The Egyptian summit may be split between critics of Mugabe, like Kenya, and opponents of any action against him led by South African President Thabo Mbeki, who has been widely criticized for taking a soft line with his neighbor.
Kenya’s Prime Minister Raila Odinga was quoted as saying on Sunday that the AU should deploy troops.
“What is happening in Zimbabwe is a shame and an embarrassment to Africa in the eyes of the international community and should be denounced,” he said.
But AU security chief Ramtane Lamamra played down the prospects of peacekeepers being sent.
Ethiopian Prime Minister Meles Zenawi said it was important the two parties talked, adding it was too soon to talk of foreign peacekeeping forces being sent to Zimbabwe.
“There has to be some sort of negotiations between the parties,” he said. “If not, polarization will be the result.”
He added: “There cannot be a sustainable solution to the Zimbabwean crisis under the leadership of one or the other party.”
Djibouti Foreign Minister Mahamoud Ali Youssouf said Africa had to help prevent civil war in the country.
Mugabe began another five-year term on Sunday after being declared overwhelming winner of an election which observers said was scarred by violence and intimidation.
Mugabe, 84 and in power since independence from Britain in 1980, was quickly sworn in to allow him to attend the summit.
Tsvangirai withdrew a week before the election, saying a systematic campaign of violence had made a free and fair ballot impossible. Mugabe won 85.51 percent of the votes, according to the electoral commission.

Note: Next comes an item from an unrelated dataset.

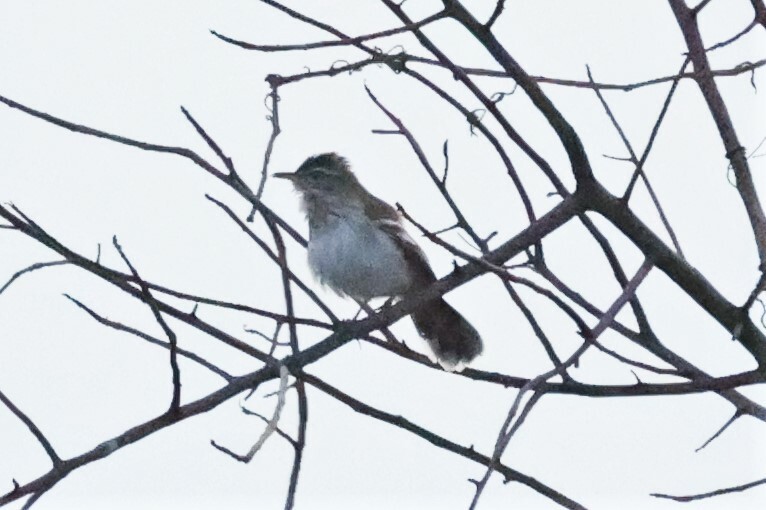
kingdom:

Human rights groups and witnesses accused pro-Mugabe militias of forcing people to vote in some areas.
Regional observers said the ballot did not reflect the will of Zimbabweans, adding that pre-election conditions fell short of Southern African Development Community (SADC) principles and guidelines for elections.
Pan-African parliament observers said it was so flawed it should be rerun.